RECORD EXCERPTS |

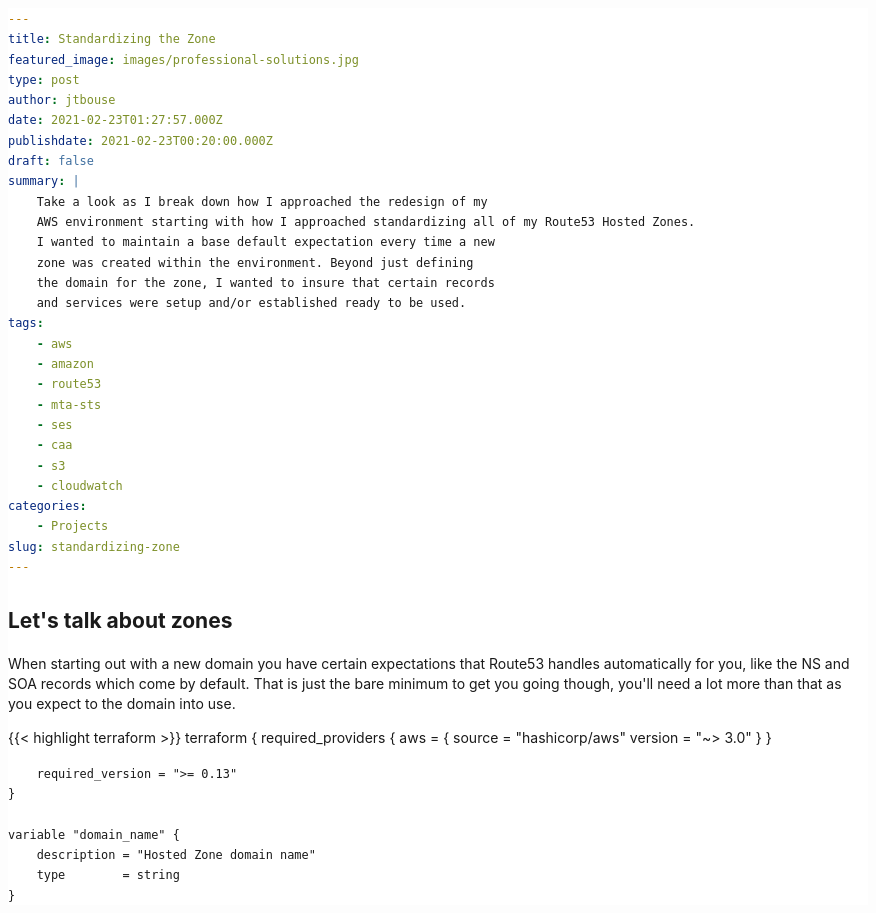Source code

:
 ```yaml
---
title: Standardizing the Zone
featured_image: images/professional-solutions.jpg
type: post
author: jtbouse
date: 2021-02-23T01:27:57.000Z
publishdate: 2021-02-23T00:20:00.000Z
draft: false
summary: |
    Take a look as I break down how I approached the redesign of my
    AWS environment starting with how I approached standardizing all of my Route53 Hosted Zones.
    I wanted to maintain a base default expectation every time a new
    zone was created within the environment. Beyond just defining
    the domain for the zone, I wanted to insure that certain records
    and services were setup and/or established ready to be used.
tags:
    - aws
    - amazon
    - route53
    - mta-sts
    - ses
    - caa
    - s3
    - cloudwatch
categories:
    - Projects
slug: standardizing-zone
---
```


## Let's talk about zones

When starting out with a new domain you have certain expectations that Route53
handles automatically for you, like the NS and SOA records which come by default.
That is just the bare minimum to get you going though, you'll need a lot more
than that as you expect to the domain into use.

{{< highlight terraform >}}
    terraform {
        required_providers {
            aws = {
                source  = "hashicorp/aws"
                version = "~> 3.0"
            }
        }

        required_version = ">= 0.13"
    }

    variable "domain_name" {
        description = "Hosted Zone domain name"
        type        = string
    }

TASK TO CARRY OUT | Copy out every entry above word for word; omit the images.

SOLUTION TO THE PROBLEM |
Source code

:
 ```yaml
---
title: Standardizing the Zone
featured_image: images/professional-solutions.jpg
type: post
author: jtbouse
date: 2021-02-23T01:27:57.000Z
publishdate: 2021-02-23T00:20:00.000Z
draft: false
summary: |
    Take a look as I break down how I approached the redesign of my
    AWS environment starting with how I approached standardizing all of my Route53 Hosted Zones.
    I wanted to maintain a base default expectation every time a new
    zone was created within the environment. Beyond just defining
    the domain for the zone, I wanted to insure that certain records
    and services were setup and/or established ready to be used.
tags:
    - aws
    - amazon
    - route53
    - mta-sts
    - ses
    - caa
    - s3
    - cloudwatch
categories:
    - Projects
slug: standardizing-zone
---
```


## Let's talk about zones

When starting out with a new domain you have certain expectations that Route53
handles automatically for you, like the NS and SOA records which come by default.
That is just the bare minimum to get you going though, you'll need a lot more
than that as you expect to the domain into use.

{{< highlight terraform >}}
    terraform {
        required_providers {
            aws = {
                source  = "hashicorp/aws"
                version = "~> 3.0"
            }
        }

        required_version = ">= 0.13"
    }

    variable "domain_name" {
        description = "Hosted Zone domain name"
        type        = string
    }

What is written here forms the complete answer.